そこから1フロア降りた4階の様子。まさにその瞬間生コンクリートが流し込まれている直下には、つっかえ棒として鉄パイプが無数に立ち並んでいた。流し込んだ生コンクリートが固まるまで、このように支えをしておくのだ。
気になるお部屋は
すでにコンクリート養生用の棒が取り除かれた、3階の様子。「ここが廊下です」「ここが部屋になります」と言われてもなかなか想像しづらい。指をさしながら説明してもらって、ようやくフロアのレイアウトがイメージできた。梁で分けられた窓2つ分の空間がそれぞれ、2人部屋となるそうだ。各部屋に2つずつ設けられる窓はかなり広い印象だ。
「これは何でしょう?」
壁に空いた2つの穴の正体は、エレベーター扉のための開口部。これには記者たちもすぐ気がつくことができた。なかなか完成後のイメージを付けにくいコンクリートむき出しのフロアにあって、この部分は完成後の姿を容易に想像することができる。完成の暁にはこれが寮生たちの日常風景となることを思うと、なかなか感慨深い。
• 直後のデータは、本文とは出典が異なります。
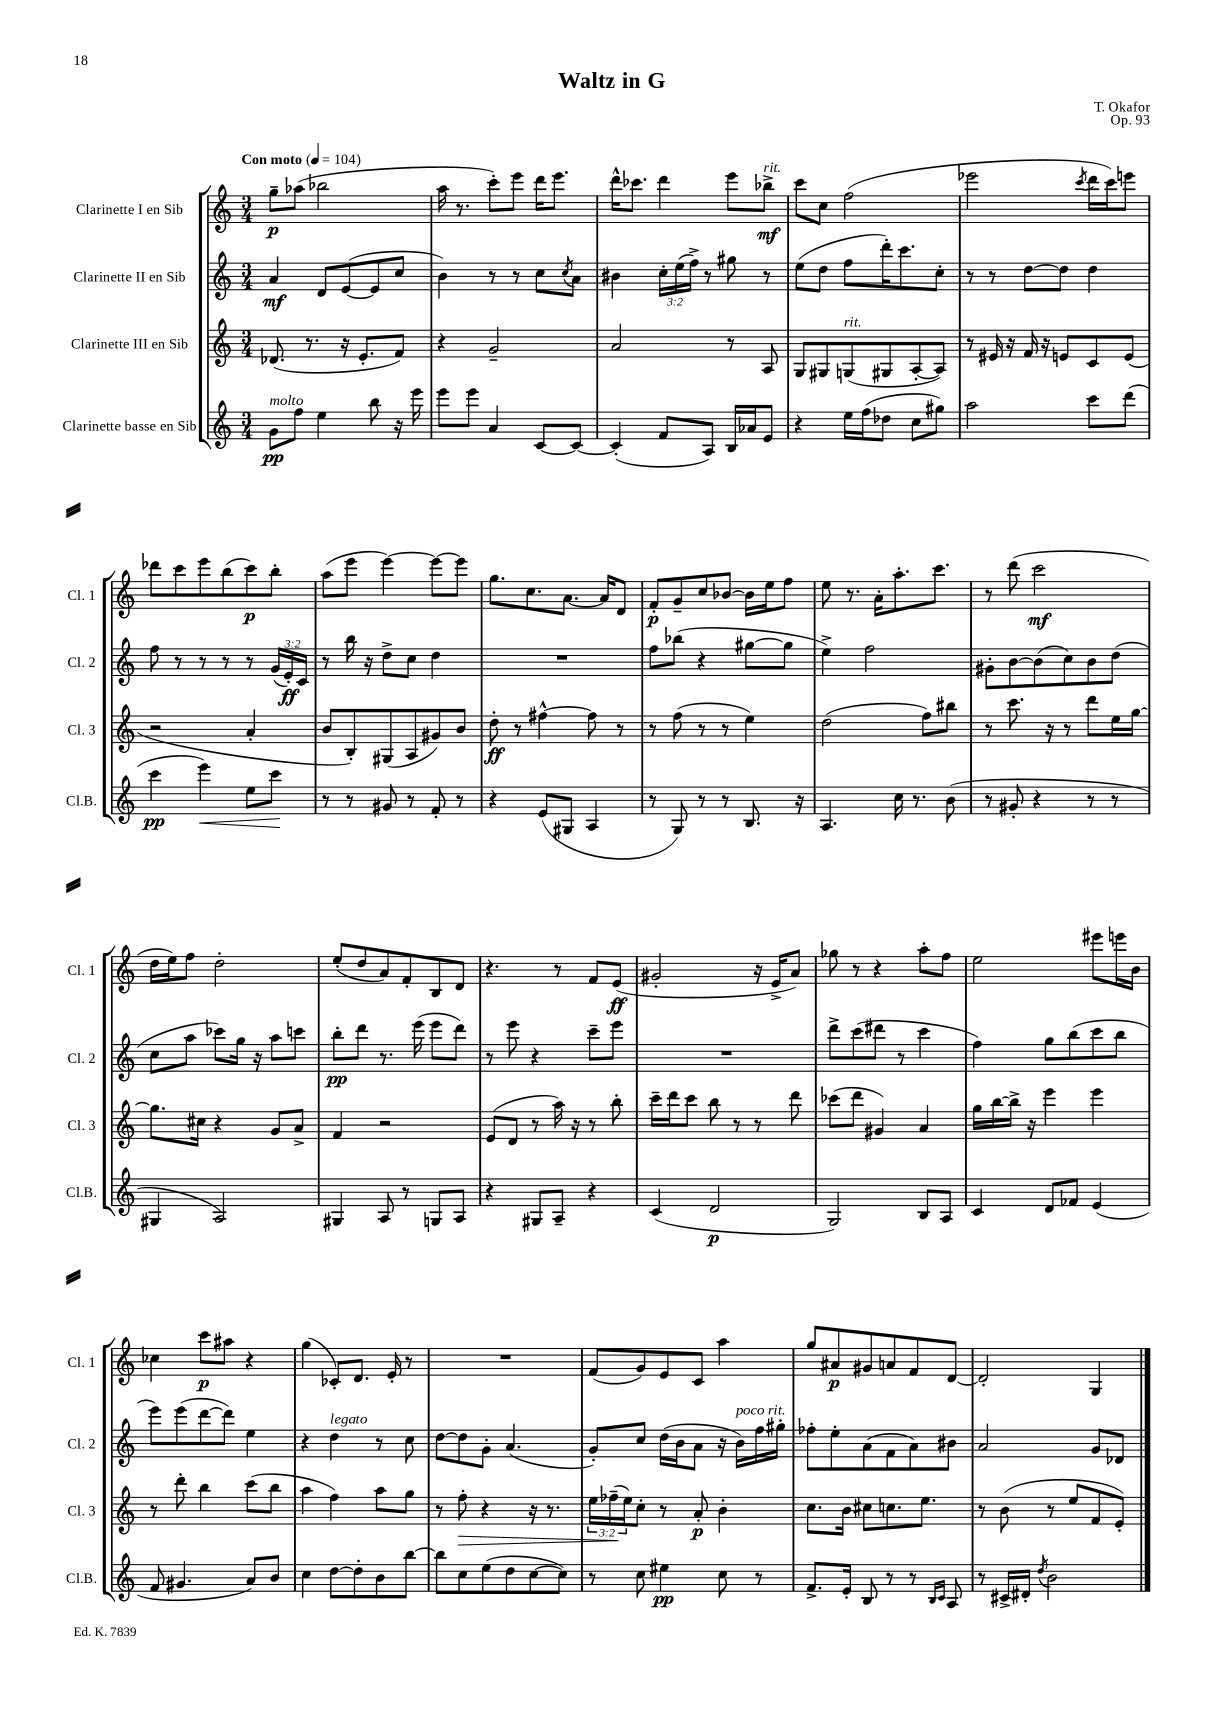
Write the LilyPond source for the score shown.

春学期、私たちが本館や理学館の教室に通う間にも徐々に高く伸びてきた、新々2寮。構造自体は夏季休暇の間に最上階まで完成する予定であるが、内装の工事はまだまだ先といった印象だ。今回工事現場に立ち入っても、完成後の雰囲気まではやはり見えなかった。
しかし浴場やシャワー室、エレベーター開口部、寮生たちが暮らすことになる各部屋の窓などの工事が下の階から順次始められている。筆者はそこに、コンクリート打ちっぱなしのただの空間から生活の場へと変わるのに必要な「命」のようなものが吹き込まれ始めているように感じた。この無機質な建造物が学生たちが暮らす寮としてどのように完成を迎えるか、心待ちにしておきたい。